They say that every cloud has a silver lining, and for Airbus, the downturn in the commercial aviation industry is proving to have its upside as the company continues to integrate on two fronts - into the single integrated Airbus company and as part of EADS. "Difficult times are giving us the opportunity to change things which it couldn't change before, or speed up things where you couldn't have the right speed before," says Gustav Humbert, Airbus's chief operating officer and EADS executive committee member.
Adds Bill Black, Airbus senior vice president of quality and integration: "Ironically, with the reduction of orders, we have actually increased capacity" to carry out integration projects.

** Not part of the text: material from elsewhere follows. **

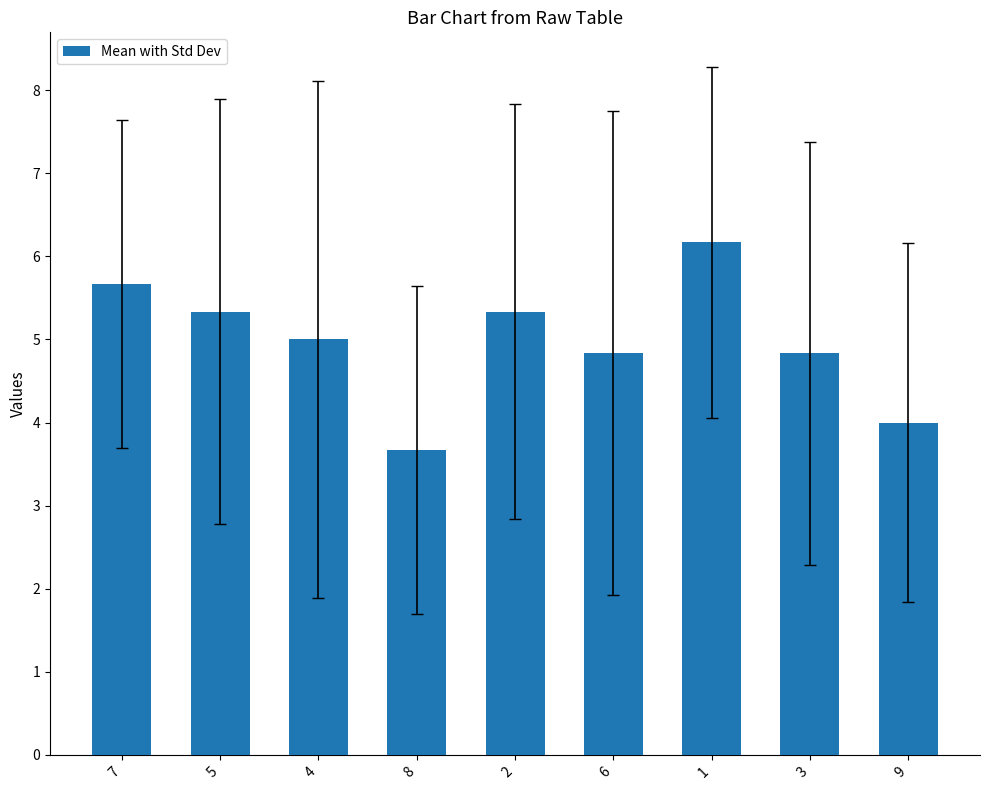

What is the sum of all values?

44.8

Integration reflected "evolution - not revolution," say Airbus executives, who also describe the two integrations under way as "a parallel approach". Both processes are unalterably linked. For instance, Black oversees both integrations for the aircraft manufacturer. Most activities focus, however, on internal Airbus integration. "We have a big organisation, with several hundreds of single projects and each has a milestone and a timescale with concrete costs and concrete savings," Humbert says.
Airbus's integration will build on existing European centres of competence: wings in the UK, the cockpit in France, the fuselage in Germany and the horizontal stabiliser in Spain. These elements are key to focusing integration in purchasing, research and development (R&D) and central functions. Airbus's purchasing power is expected to be the single strongest contributor to the overall EADS value generation scheme. Abolishing duplications in R&D is crucial as Airbus launches its largest ever development projects, on the A380 ultra-large aircraft and the A400M airlifter.

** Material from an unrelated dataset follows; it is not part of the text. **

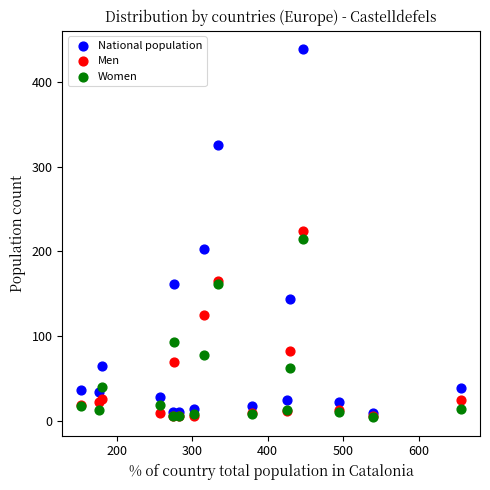

Which series has the largest Y range (max minus min)?

National population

Already Airbus operates more efficiently than before integration last summer because there is no longer any room for gamesmanship between competing partners, Humbert suggests. Before integration, Humbert had first-hand knowledge of the psychology at work in his role as head of Airbus's German partner Dasa Airbus. "As a German chief executive, I knew very well the cost structure, the unit cost of a part in my plant. I didn't know what it was in the UK or France or Spain because they were somehow competitors. We were sitting there and dealing prices with Airbus Industrie, and if you deal with someone else's prices, you don't tell them what your cost is. It was sort of a poker game - but that's finished."

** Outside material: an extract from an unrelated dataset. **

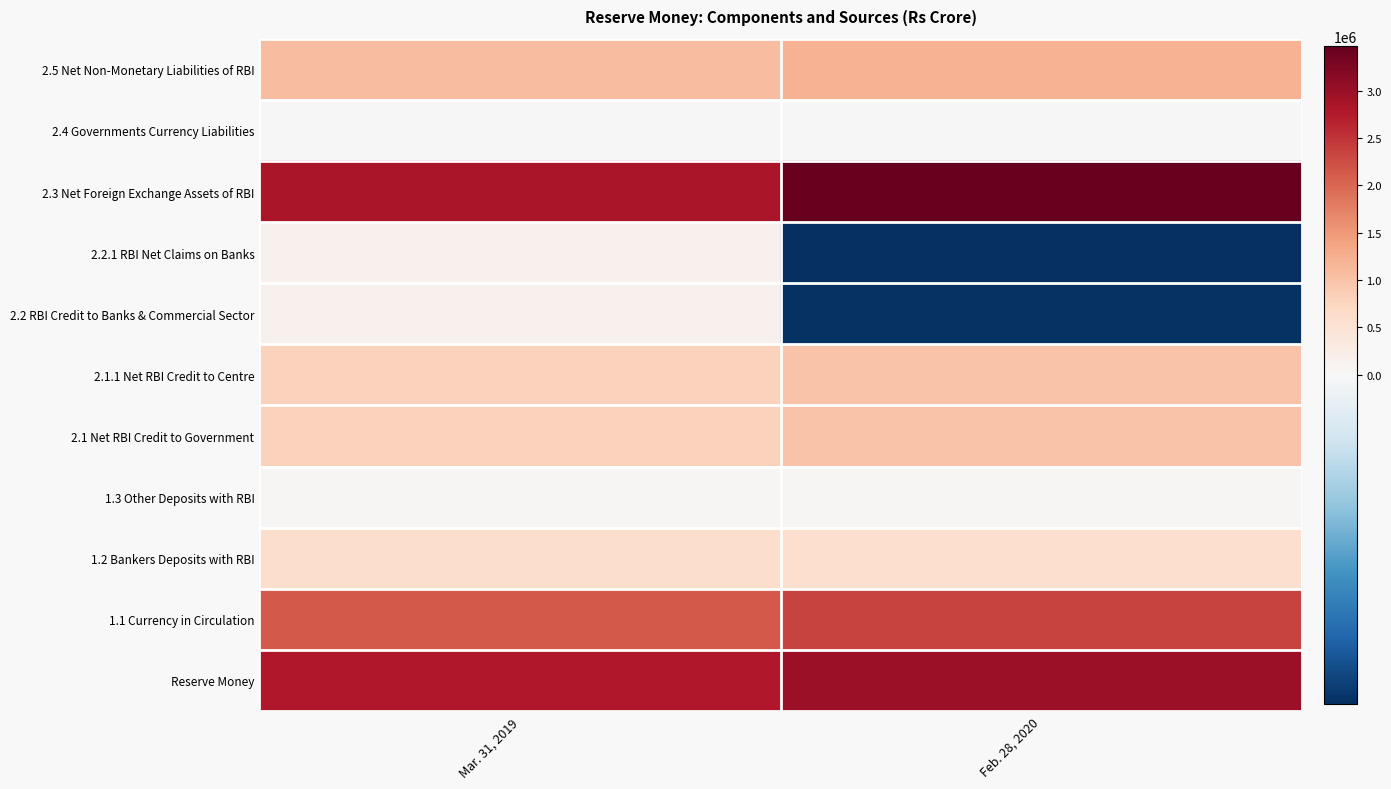

What is the difference between the highest and lowest values at Feb. 28, 2020?

3777791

"So now, for the first time," he says, "we know the real costs, and we can really allocate the work where we have the best cost structure." A key to that success is an internal benchmarking programme under way that aims to pinpoint and share existing best practices throughout the company.
"Sharing best practice is easy to say, difficult to do," says Black. "There's a lot of personal feeling involved. It's easy to say work together. At the beginning, everyone believes their way is the only way. The first step is to open the doors which have been closed, and then open the minds - which is genuinely challenging." Now, however, Black says, "we're seeing genuine exploitation of best practice. Most people are now open to thinking about new ways of working."
External benchmarking is next. As benchmarking with rival Boeing on a final assembly line will be difficult "because we won't give them our details and they won't give us theirs", Humbert believes that "insight from comparable mass production industries such as the automotive business can be valuable." Two new plant managers have been recruited from the auto world, Humbert says, in part to bring in "challenging ideas because we cannot be challenged by the market".
Part of any reorganisation is determining who will fit which slot - in Airbus' case, no small feat considering the number of top-level players who were vying for the top 50 executive roles as well as the high sensitivities at play. An outside consultant was involved, to provide a filter against filling the positions with "people who might fit from the passports and from personal relationships", Humbert says, adding that decisions were "logical but also brutally taken. It's a huge task. It's not easy if you are 50 years old, and were the head of a big entity before, and you have to apply for a new job. But we did it, and everybody had to do it for the top 50 positions."